#### Problem statement:
Each line that contains "middle" needs to be copied from the listing.

#### Provided data:

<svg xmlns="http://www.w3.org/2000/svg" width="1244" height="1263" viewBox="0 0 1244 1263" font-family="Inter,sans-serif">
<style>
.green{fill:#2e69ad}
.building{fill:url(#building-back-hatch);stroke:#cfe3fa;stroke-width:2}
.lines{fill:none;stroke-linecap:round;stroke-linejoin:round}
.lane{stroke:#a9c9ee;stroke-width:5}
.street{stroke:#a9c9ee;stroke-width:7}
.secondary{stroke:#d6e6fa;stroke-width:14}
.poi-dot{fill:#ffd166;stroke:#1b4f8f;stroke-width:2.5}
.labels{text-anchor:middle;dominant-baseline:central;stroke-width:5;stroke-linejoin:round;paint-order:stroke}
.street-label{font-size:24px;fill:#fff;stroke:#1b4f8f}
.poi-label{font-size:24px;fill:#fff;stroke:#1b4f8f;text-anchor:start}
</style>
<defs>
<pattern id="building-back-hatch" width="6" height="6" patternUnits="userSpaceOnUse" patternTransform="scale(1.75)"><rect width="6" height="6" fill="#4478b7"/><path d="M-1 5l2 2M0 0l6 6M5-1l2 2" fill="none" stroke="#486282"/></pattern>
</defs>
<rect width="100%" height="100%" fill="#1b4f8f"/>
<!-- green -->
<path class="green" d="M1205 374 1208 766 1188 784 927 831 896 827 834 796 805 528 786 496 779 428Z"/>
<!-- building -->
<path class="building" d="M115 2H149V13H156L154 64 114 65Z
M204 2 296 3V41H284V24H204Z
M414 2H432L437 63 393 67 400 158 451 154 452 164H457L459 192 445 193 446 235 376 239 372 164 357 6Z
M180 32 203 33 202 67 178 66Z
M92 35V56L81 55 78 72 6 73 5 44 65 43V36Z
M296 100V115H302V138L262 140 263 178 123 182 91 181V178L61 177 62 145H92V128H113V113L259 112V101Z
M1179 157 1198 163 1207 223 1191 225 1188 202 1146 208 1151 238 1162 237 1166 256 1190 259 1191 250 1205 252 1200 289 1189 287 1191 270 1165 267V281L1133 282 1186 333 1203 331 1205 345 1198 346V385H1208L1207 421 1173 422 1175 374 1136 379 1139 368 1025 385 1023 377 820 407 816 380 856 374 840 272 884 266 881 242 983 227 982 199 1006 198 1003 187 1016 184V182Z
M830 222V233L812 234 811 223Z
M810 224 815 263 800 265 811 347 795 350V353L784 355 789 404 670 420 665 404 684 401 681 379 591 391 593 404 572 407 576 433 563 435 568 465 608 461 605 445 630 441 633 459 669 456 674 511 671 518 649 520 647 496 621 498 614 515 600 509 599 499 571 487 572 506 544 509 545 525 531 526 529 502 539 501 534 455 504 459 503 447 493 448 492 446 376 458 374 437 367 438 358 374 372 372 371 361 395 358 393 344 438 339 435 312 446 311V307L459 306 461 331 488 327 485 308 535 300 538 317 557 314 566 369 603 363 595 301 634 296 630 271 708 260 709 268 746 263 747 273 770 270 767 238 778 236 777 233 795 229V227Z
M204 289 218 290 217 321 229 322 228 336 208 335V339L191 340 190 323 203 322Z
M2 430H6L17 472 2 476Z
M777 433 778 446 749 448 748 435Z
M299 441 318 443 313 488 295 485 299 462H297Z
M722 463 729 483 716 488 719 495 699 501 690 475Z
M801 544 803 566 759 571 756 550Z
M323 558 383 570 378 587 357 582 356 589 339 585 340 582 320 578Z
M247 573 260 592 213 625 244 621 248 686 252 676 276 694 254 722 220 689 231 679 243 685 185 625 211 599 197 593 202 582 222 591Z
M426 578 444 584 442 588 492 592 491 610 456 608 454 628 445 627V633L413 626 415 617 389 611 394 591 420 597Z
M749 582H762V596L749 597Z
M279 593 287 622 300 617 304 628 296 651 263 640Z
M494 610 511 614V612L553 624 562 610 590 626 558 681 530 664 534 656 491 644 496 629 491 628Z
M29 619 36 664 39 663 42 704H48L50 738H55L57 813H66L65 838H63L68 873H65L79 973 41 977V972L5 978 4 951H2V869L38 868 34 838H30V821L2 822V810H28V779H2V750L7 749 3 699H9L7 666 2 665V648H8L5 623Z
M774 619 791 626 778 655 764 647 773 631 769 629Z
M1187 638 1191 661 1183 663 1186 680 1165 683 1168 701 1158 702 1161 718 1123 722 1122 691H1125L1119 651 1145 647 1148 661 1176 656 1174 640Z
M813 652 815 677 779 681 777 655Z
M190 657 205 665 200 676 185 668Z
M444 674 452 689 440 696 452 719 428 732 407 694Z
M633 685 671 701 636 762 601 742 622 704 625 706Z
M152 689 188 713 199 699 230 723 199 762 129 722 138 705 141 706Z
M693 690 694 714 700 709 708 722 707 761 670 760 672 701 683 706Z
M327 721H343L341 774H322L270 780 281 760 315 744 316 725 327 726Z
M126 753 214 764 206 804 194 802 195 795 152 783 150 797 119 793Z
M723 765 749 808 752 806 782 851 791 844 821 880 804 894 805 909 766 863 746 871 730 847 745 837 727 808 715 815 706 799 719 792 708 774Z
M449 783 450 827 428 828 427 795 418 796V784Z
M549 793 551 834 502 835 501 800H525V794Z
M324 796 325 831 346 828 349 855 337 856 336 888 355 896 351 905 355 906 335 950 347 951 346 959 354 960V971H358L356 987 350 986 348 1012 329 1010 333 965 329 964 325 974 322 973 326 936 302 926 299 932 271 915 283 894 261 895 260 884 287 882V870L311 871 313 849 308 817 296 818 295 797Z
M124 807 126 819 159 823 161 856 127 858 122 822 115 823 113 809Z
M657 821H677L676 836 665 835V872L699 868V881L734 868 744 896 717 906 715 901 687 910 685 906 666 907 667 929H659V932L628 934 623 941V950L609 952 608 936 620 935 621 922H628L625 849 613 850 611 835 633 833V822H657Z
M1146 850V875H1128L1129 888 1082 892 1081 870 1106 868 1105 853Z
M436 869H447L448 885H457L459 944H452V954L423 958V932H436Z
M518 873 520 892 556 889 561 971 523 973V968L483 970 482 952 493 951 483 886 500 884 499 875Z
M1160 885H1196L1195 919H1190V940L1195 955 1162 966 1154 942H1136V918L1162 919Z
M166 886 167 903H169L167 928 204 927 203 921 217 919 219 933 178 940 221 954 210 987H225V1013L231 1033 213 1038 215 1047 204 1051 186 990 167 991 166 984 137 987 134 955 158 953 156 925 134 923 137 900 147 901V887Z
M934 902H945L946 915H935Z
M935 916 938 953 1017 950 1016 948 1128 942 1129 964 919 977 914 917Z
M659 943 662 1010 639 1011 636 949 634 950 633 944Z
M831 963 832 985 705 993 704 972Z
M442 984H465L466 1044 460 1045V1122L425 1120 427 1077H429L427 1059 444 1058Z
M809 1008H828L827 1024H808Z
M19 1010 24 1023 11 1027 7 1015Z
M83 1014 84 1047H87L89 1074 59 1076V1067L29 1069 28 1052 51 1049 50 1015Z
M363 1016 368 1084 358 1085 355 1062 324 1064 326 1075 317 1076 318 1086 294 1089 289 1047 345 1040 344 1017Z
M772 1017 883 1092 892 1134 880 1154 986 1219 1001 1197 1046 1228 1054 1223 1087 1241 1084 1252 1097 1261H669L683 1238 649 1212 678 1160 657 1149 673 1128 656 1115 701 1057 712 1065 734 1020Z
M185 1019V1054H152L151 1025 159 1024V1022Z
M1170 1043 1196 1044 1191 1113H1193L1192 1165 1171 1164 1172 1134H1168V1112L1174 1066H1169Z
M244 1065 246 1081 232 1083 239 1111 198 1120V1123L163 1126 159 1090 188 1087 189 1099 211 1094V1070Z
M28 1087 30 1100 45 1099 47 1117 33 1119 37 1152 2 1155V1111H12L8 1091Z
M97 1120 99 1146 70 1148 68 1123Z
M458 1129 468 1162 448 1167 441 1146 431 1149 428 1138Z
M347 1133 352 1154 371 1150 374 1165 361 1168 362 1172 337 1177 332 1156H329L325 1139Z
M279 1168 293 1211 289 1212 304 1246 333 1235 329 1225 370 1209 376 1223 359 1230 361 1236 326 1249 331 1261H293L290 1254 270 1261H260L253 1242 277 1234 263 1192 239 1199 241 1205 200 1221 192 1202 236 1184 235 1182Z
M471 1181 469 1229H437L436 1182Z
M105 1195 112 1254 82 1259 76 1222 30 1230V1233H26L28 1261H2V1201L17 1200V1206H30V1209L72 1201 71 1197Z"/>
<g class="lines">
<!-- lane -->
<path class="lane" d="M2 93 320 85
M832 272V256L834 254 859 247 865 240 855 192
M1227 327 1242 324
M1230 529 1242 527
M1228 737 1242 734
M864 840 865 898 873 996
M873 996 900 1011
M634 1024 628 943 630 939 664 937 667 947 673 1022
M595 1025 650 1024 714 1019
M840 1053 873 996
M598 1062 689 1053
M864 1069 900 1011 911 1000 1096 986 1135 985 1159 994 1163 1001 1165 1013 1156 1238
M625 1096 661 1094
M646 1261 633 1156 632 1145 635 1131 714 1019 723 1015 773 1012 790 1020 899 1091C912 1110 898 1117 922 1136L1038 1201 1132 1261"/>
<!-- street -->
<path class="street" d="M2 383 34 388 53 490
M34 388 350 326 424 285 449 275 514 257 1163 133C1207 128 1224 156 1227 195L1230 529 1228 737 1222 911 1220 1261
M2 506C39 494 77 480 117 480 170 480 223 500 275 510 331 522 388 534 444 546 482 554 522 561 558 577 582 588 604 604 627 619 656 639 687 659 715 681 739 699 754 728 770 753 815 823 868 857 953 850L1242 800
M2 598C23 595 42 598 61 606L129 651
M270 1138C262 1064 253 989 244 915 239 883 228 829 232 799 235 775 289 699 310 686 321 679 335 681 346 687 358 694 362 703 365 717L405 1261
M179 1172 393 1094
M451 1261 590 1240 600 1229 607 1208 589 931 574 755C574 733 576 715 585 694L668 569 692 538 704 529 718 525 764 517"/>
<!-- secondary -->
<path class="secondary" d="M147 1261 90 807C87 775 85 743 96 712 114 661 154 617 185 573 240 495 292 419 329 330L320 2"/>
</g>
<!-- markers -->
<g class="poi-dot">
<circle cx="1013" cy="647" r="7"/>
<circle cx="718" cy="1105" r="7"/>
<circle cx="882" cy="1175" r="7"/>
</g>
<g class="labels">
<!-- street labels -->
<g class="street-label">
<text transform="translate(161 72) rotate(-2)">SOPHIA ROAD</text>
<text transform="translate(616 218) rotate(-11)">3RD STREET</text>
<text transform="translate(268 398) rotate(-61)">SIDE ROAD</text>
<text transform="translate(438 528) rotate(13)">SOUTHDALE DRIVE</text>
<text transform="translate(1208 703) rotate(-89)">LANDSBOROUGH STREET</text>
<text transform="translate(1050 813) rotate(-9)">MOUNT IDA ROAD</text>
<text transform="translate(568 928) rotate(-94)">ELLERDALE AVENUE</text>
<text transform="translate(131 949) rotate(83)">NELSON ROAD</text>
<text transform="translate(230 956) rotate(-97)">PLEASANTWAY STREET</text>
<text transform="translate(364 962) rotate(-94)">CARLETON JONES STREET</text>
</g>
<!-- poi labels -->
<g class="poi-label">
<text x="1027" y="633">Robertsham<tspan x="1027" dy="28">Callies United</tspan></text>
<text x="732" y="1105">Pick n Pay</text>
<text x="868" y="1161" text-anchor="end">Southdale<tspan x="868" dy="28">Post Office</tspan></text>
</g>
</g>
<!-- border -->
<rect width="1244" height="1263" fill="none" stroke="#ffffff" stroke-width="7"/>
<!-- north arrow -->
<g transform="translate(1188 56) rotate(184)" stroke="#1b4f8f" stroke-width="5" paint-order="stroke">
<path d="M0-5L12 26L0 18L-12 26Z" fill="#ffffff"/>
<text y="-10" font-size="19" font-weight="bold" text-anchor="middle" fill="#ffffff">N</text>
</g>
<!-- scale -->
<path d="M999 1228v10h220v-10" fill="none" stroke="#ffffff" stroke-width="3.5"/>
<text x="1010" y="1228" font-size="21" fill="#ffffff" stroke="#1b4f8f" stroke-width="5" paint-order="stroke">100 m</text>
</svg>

#### Result for this task:
.labels{text-anchor:middle;dominant-baseline:central;stroke-width:5;stroke-linejoin:round;paint-order:stroke}
<text y="-10" font-size="19" font-weight="bold" text-anchor="middle" fill="#ffffff">N</text>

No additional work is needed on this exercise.